■ Task to carry out
Retype every line of the records below without alteration, omitting the pictures from your answer.

---------- Dataset records ----------

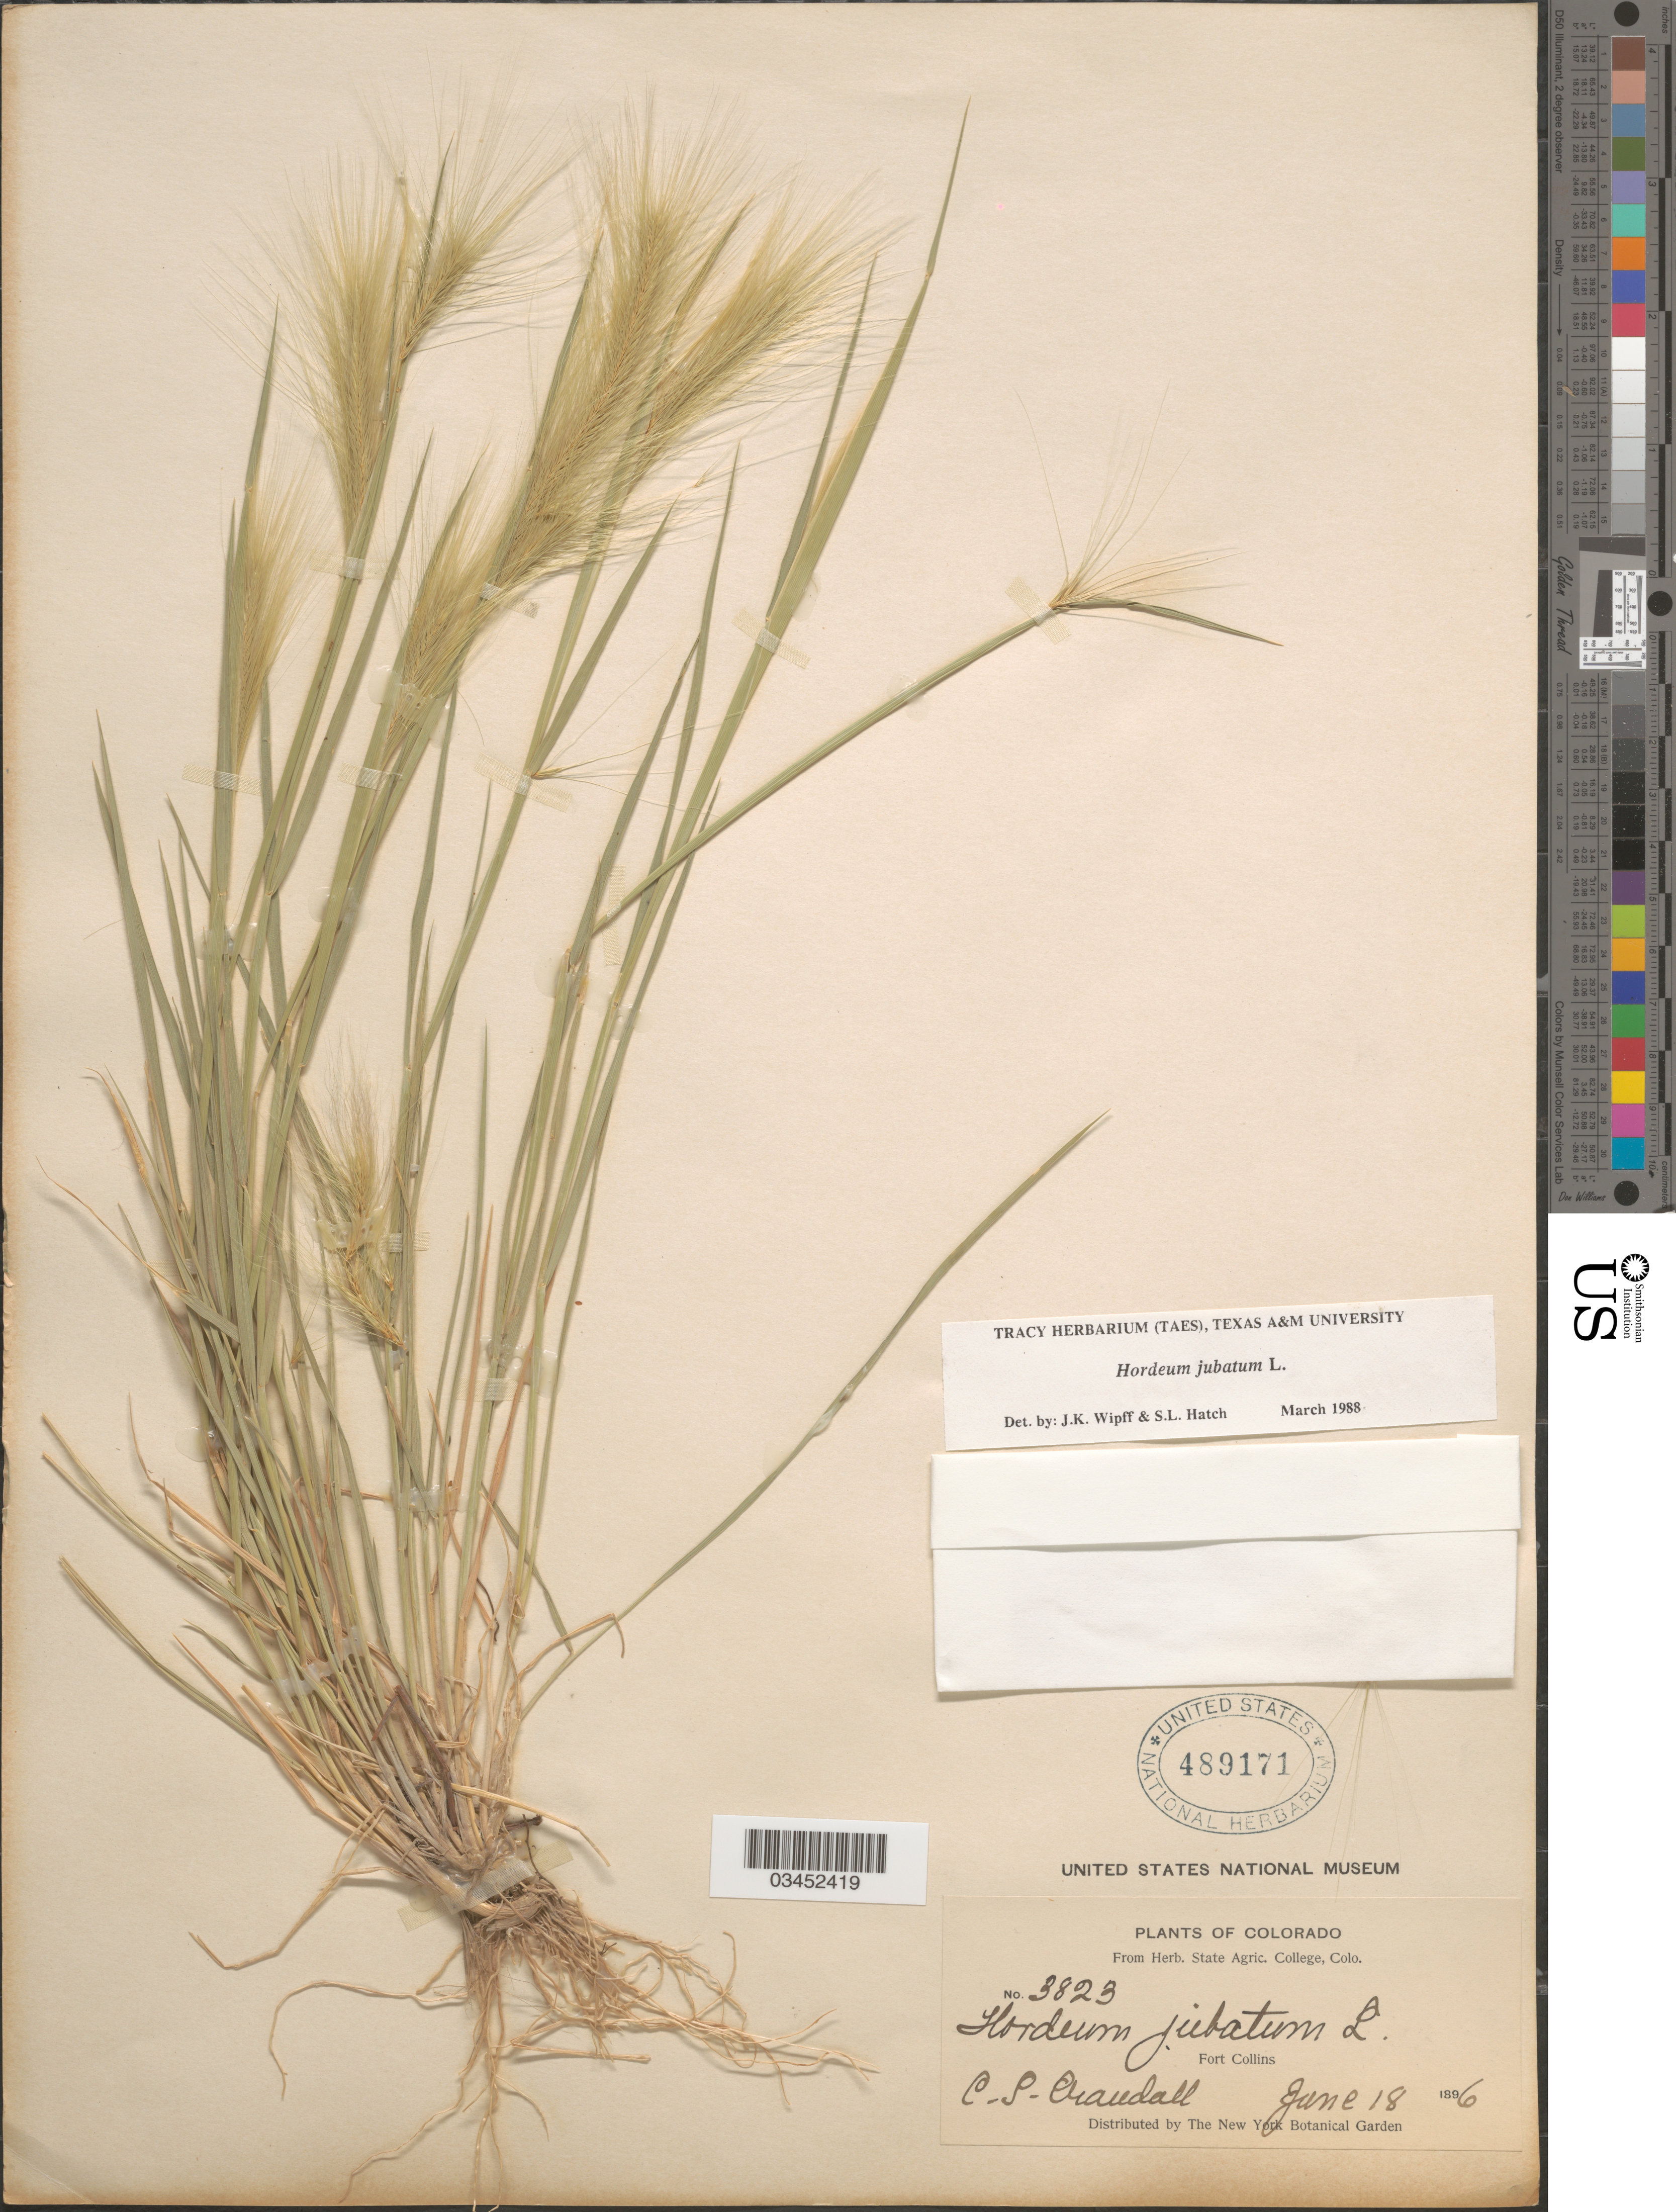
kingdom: Plantae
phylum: Tracheophyta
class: Liliopsida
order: Poales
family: Poaceae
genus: Hordeum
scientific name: Hordeum jubatum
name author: L.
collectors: C. Crandall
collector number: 3823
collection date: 1896-06-18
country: United States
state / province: Colorado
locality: Fort Collins.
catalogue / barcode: US 489171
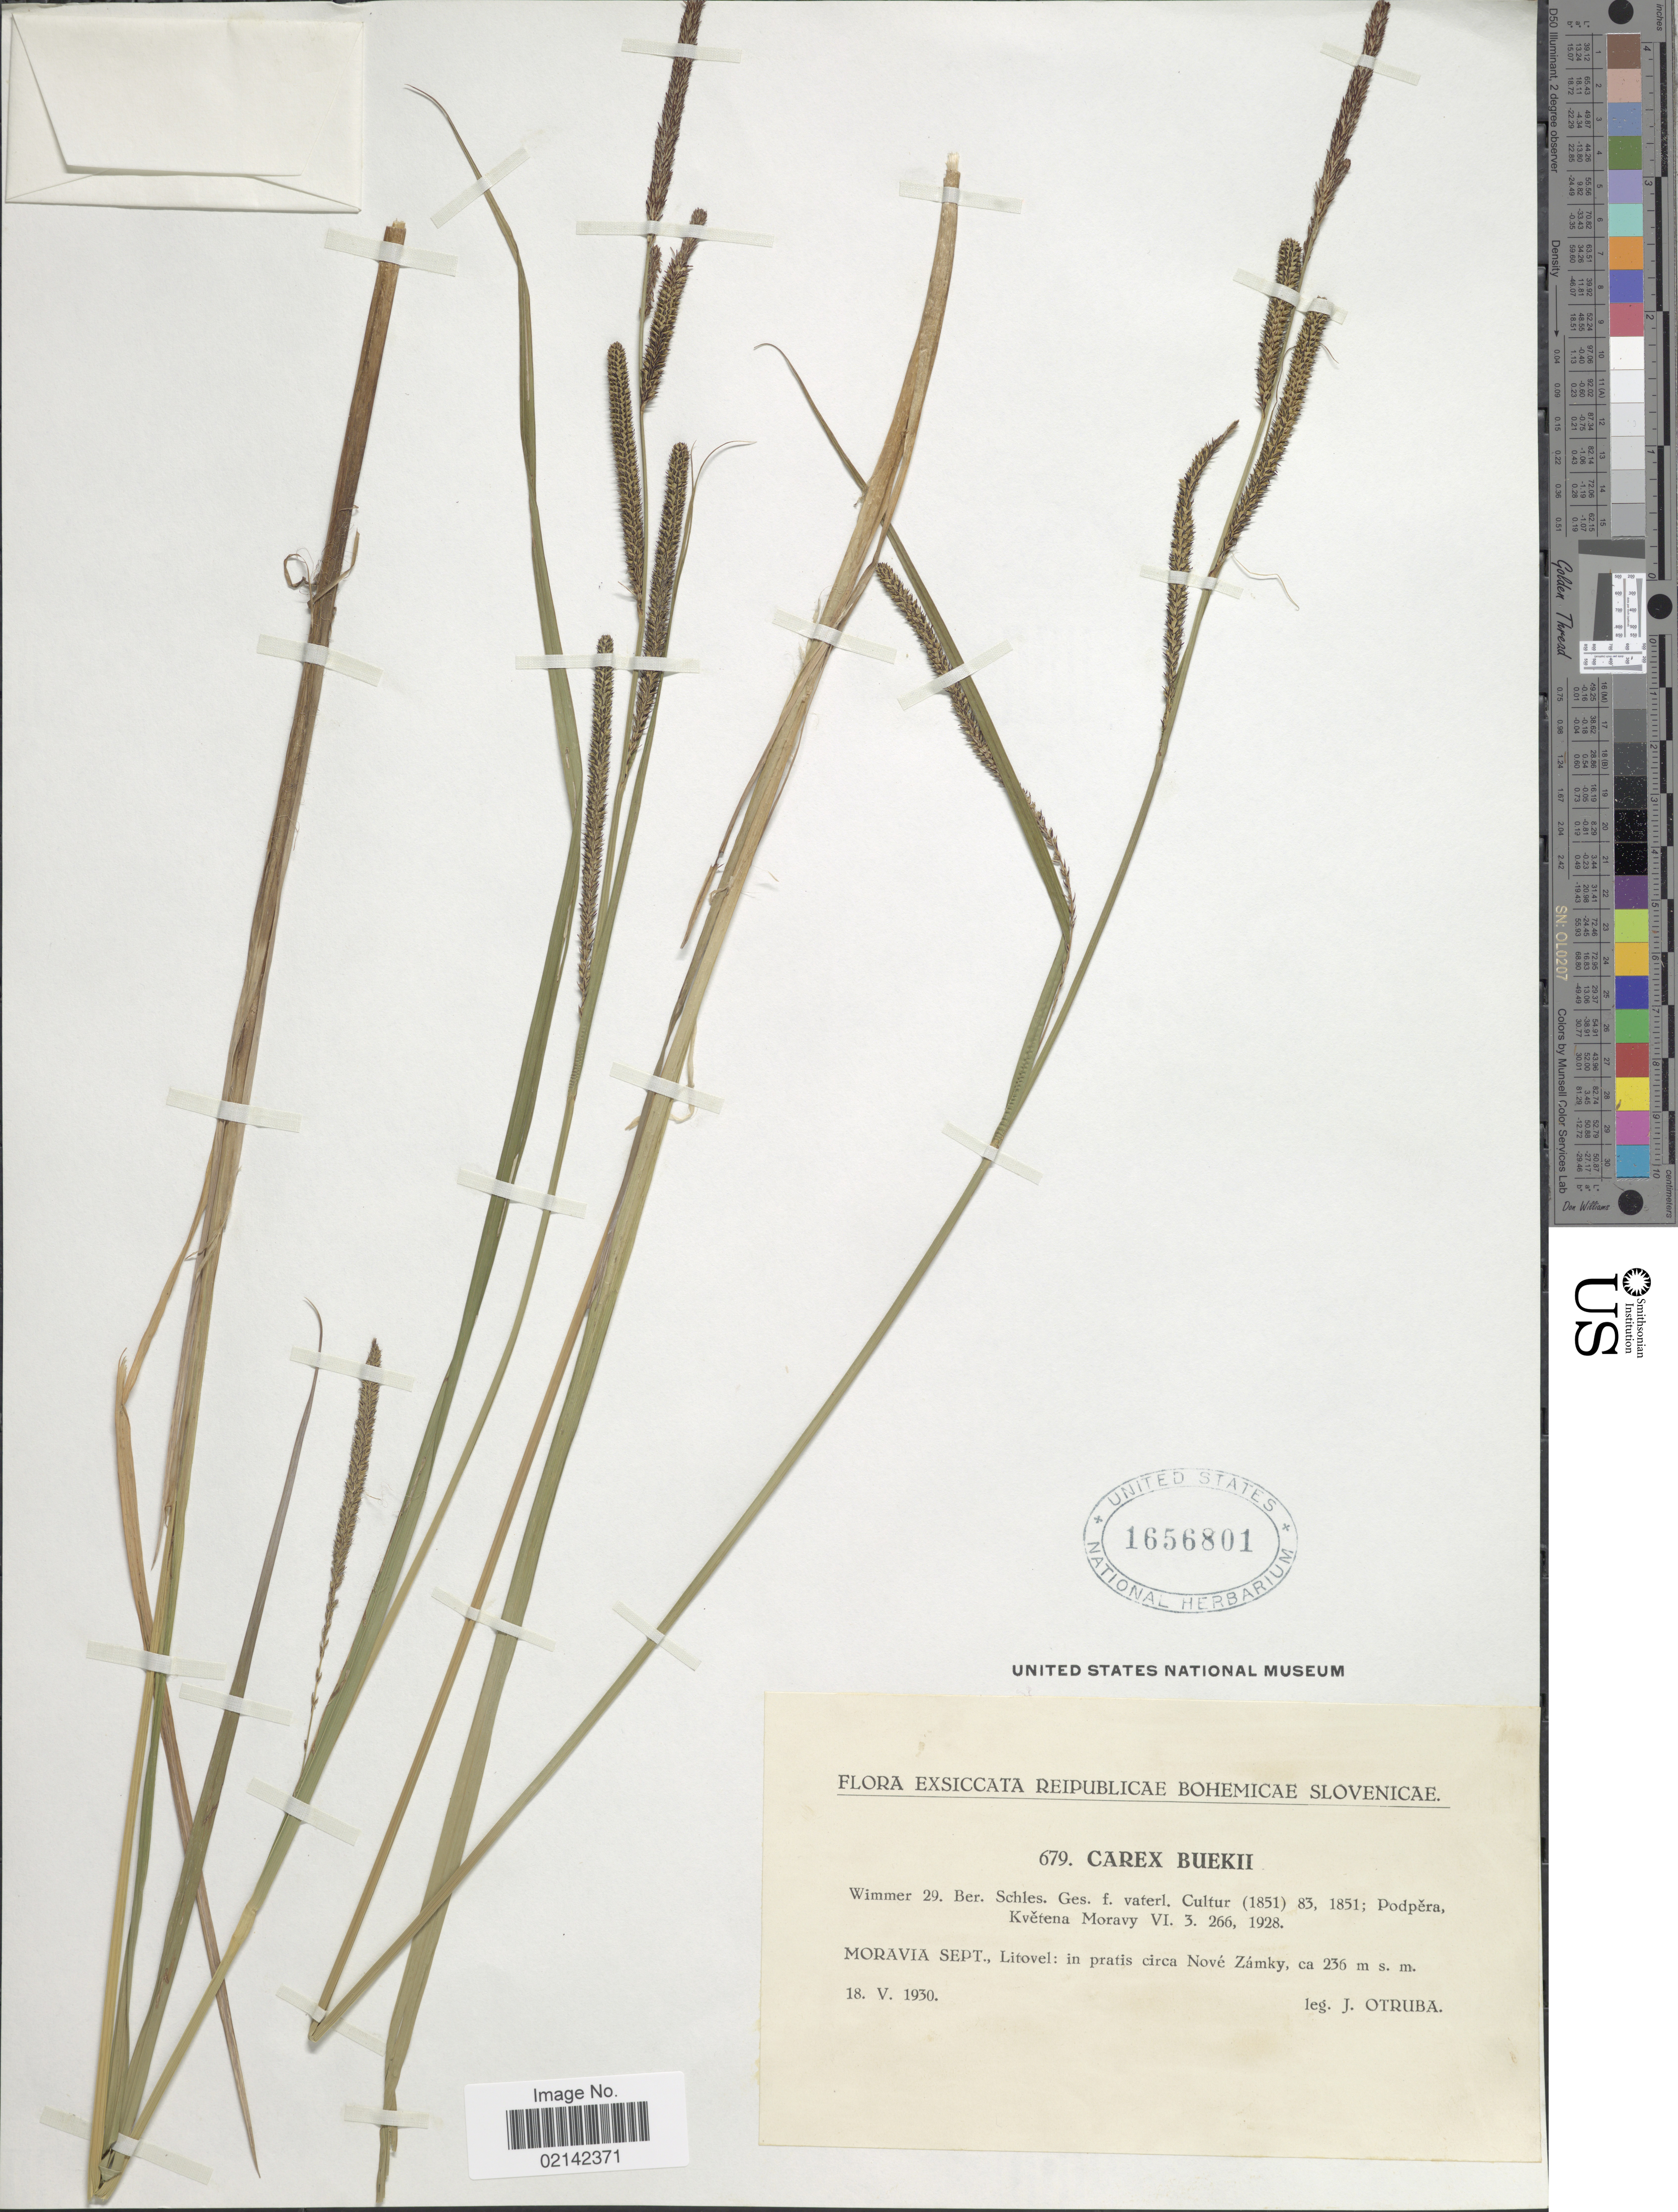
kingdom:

----------

■ Completed exercise
kingdom: Plantae
phylum: Tracheophyta
class: Liliopsida
order: Poales
family: Poaceae
genus: Hordeum
scientific name: Hordeum jubatum
name author: L.
collectors: C. Crandall
collector number: 3823
collection date: 1896-06-18
country: United States
state / province: Colorado
locality: Fort Collins.
catalogue / barcode: US 489171
kingdom:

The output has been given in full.